Godfrey Daniels is a live music listening room in Bethlehem, Pennsylvania. Founded in 1976, the venue has featured performances by some of the leading musicians in folk, blues, bluegrass, Cajun, Celtic, country, and other contemporary and traditional genres. Additional events at Godfrey's include storytelling, poetry readings, children's theater, comedy, and open mikes.

==History==
Godfrey's opened on March 19, 1976 in a former doughnut shop at 7 E. 4th Street on Bethlehem's South Side.

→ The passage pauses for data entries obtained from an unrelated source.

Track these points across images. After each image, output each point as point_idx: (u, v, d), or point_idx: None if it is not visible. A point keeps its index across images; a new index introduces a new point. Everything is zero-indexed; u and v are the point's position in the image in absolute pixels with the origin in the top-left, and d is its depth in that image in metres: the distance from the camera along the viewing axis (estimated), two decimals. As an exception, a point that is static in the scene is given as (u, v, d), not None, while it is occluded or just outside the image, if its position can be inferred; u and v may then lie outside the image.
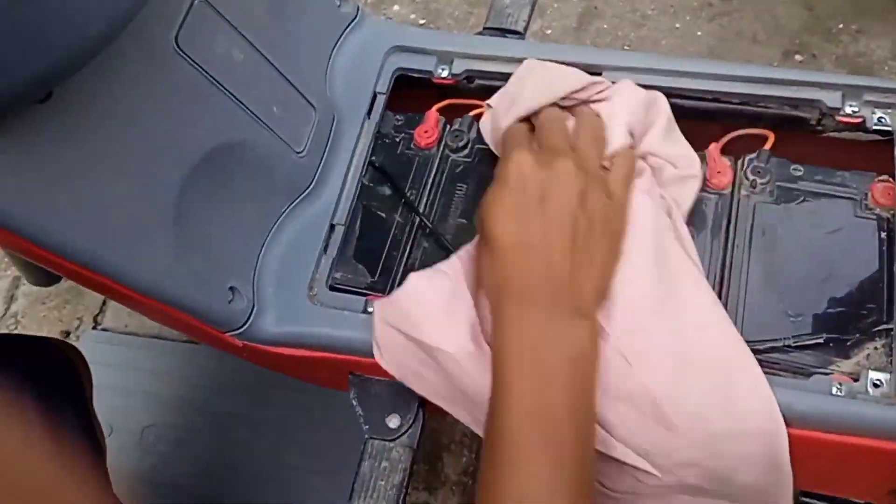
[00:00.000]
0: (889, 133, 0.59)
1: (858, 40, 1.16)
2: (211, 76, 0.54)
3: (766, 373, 0.52)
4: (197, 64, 0.52)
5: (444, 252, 0.61)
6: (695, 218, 0.59)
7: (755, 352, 0.51)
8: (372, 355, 0.57)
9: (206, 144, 0.55)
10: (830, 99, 0.59)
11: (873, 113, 0.59)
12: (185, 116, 0.53)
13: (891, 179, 0.57)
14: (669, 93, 0.62)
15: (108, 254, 0.50)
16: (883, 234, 0.56)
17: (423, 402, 0.59)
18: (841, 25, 1.17)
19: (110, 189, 0.49)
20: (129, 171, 0.50)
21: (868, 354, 0.53)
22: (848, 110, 0.59)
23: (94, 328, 1.17)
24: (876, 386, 0.51)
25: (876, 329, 0.53)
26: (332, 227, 0.63)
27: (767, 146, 0.60)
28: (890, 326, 0.52)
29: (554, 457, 0.43)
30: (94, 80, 0.46)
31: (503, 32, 0.72)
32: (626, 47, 1.20)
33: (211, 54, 0.53)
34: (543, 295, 0.46)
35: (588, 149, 0.52)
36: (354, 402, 0.60)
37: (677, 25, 1.20)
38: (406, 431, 0.59)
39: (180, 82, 0.52)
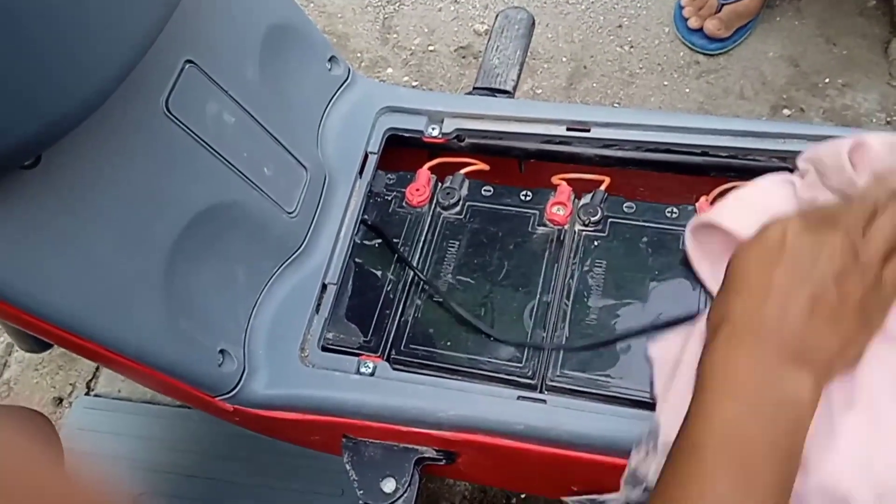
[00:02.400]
0: (877, 183, 0.59)
1: (845, 94, 1.17)
2: (201, 139, 0.54)
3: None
4: (187, 127, 0.53)
5: (437, 310, 0.61)
6: (688, 270, 0.59)
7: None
8: (364, 417, 0.56)
9: (196, 206, 0.55)
10: (817, 150, 0.60)
11: (861, 163, 0.59)
12: (174, 179, 0.53)
13: (882, 229, 0.57)
14: (657, 147, 0.63)
15: (96, 319, 0.49)
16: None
17: (419, 464, 0.58)
18: (827, 80, 1.19)
19: (99, 254, 0.49)
20: (118, 235, 0.50)
21: None
22: (835, 161, 0.59)
23: (87, 394, 1.16)
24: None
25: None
26: (324, 286, 0.62)
27: (757, 198, 0.60)
28: None
29: (744, 487, 0.41)
30: (83, 145, 0.46)
31: (492, 92, 0.73)
32: (615, 105, 1.21)
33: (201, 117, 0.54)
34: (770, 338, 0.44)
35: (880, 234, 0.47)
36: (348, 466, 0.59)
37: (665, 83, 1.22)
38: (402, 496, 0.57)
39: (170, 145, 0.52)
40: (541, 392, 0.56)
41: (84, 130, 0.45)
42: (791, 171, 0.61)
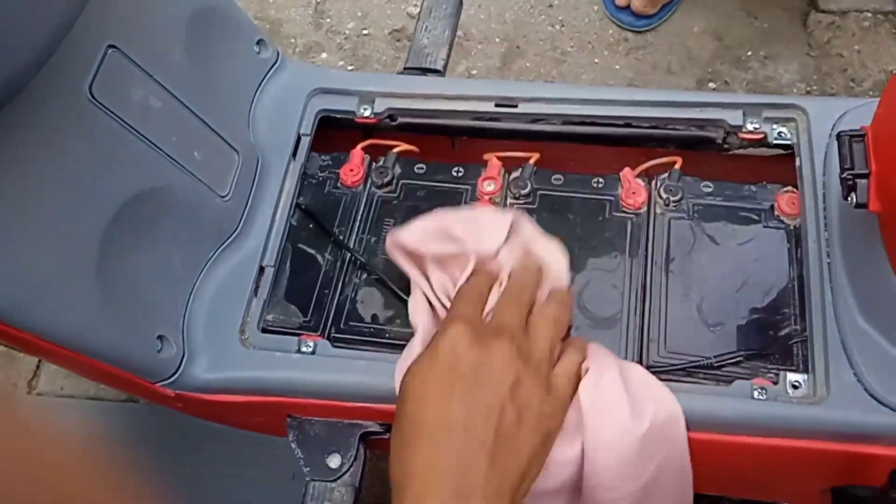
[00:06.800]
0: (790, 146, 0.62)
1: (767, 66, 1.22)
2: (128, 124, 0.54)
3: (690, 382, 0.54)
4: (112, 112, 0.52)
5: (375, 287, 0.62)
6: (613, 237, 0.61)
7: (679, 368, 0.54)
8: (307, 395, 0.57)
9: (126, 192, 0.54)
10: (732, 118, 0.63)
11: (773, 128, 0.62)
12: (102, 165, 0.53)
13: (794, 190, 0.60)
14: (583, 121, 0.65)
15: (30, 310, 0.49)
16: (790, 242, 0.59)
17: (364, 439, 0.59)
18: (749, 53, 1.23)
19: (28, 242, 0.48)
20: (48, 224, 0.50)
21: (785, 357, 0.55)
22: (749, 127, 0.62)
23: (28, 393, 1.14)
24: (795, 387, 0.53)
25: (791, 333, 0.55)
26: (261, 269, 0.63)
27: (677, 166, 0.62)
28: (804, 330, 0.55)
29: None
30: (6, 133, 0.46)
31: (423, 71, 0.74)
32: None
33: (127, 102, 0.54)
34: (451, 487, 0.42)
35: (542, 332, 0.49)
36: (293, 445, 0.60)
37: (596, 60, 1.24)
38: (347, 470, 0.58)
39: (96, 131, 0.52)
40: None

Its co-founders were Dave Fry, a local musician who had graduated from nearby Lehigh University three years earlier, and Cindy Dinsmore, whose father taught at Lehigh. Fry served as the club's first artistic director with responsibility for booking artists, while Dinsmore managed the house and also prepared baked goods and other homemade foods sold at the venue's front counter. The venue seats under 100 attendees.

==Musicians==
Some of the many artists who have appeared at Godfrey's include Tom Paxton, Townes Van Zandt, members of The Roches, John Gorka, Rosalie Sorrels, David Bromberg, John Sebastian, Livingston Taylor, John Hartford, Eric Andersen, Tony Trischka, Norman and Nancy Blake, Red Clay Ramblers, Peter Rowan, Gamble Rogers, Nanci Griffith, Guy Clark, Peter Tork, James Cotton, Stan Rogers, Odetta, Chris Smither, and Bill Morrissey.